The Guardian 7 December, 2005

Barnaby Grinch steals Christmas

Barnaby Joyce has done a Grinch and stolen Christmas from Australian workers, delivering bosses all the excuses they need to force people to work on public holidays. If that wasn’t enough, his actions slam the door on speedy redress for people who feel they might still have been dudded. Where an employer plays hardball, people wrongly denied time with their families can only gain redress through expensive court action.

Joyce used his crucial Senate vote to bring the axe down on State and Federal Industrial Relations Commissions as affordable avenues for the resolution of any workplace dispute.

The Queensland National’s bid to "save Christmas" ended in farce when he green-lighted a dozen criteria for determining whether or not it was "reasonable" to refuse work on Christmas Day, Anzac Day, Good Friday or four other national statutory holidays.

Only two of those reasons go to the worker’s situation — "the employee’s reasons for refusing the request" and "the employee’s personal circumstances (including family responsibilities)".

Most of the rest are outs business can use to refuse an employee’s wish for a day off. These include:

  • the nature of the work performed;

  • the nature of the employer’s workplace or enterprise (including its operational requirements);

  • whether an agreement, award, industrial instrument, contract, written guideline or policy "contemplates" that the employer "might" require work on public holidays;

  • whether an employee could reasonably expect the employer "might" require work on public holidays;

  • the amount of notice given by the employer;

  • the amount of notice given by the employee in refusing to work;

  • whether an emergency or other unforeseen circumstances are involved.
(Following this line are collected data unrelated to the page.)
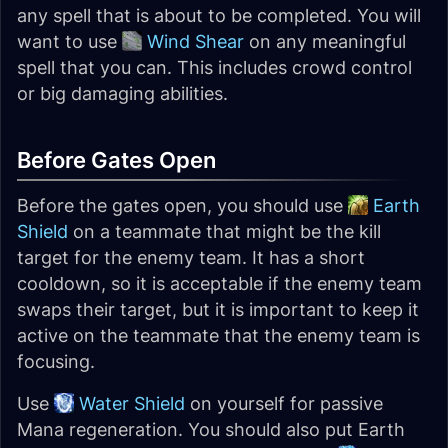
any spell that is about to be completed. You will
want to use
Wind Shear
on any meaningful
spell that you can. This includes crowd control
or big damaging abilities.
Before Gates Open
Before the gates open, you should use
Earth
Shield
on a teammate that might be the kill
target for the enemy team. It has a short
cooldown, so it is acceptable if the enemy team
swaps their target, but it is important to keep it
active on the teammate that the enemy team is
focusing.
Use
Water Shield
on yourself for passive
Mana regeneration. You should also put Earth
    Joyce, who earlier this year dogged on an election promise not to support the sale of the public’s 51 percent holding in Telstra, turned his back on a petition signed by more than 80,000 workers, in the space of three days, to back big-business’ WorkChoices agenda.

    In fact, when he spoke in Parliament on the issue for the first time, last week, he sounded more aggressively anti-worker than many Liberals.

    "The unrepresentative and bullying days of unions are over and the funding mechanism for the Australian Labor Party is ending", Joyce crowed.

    "The whole farce of open ballots, antagonisation (sic) and standovers at the workplace is a dead or dying art form and it is great to preside over the end of those bitter days."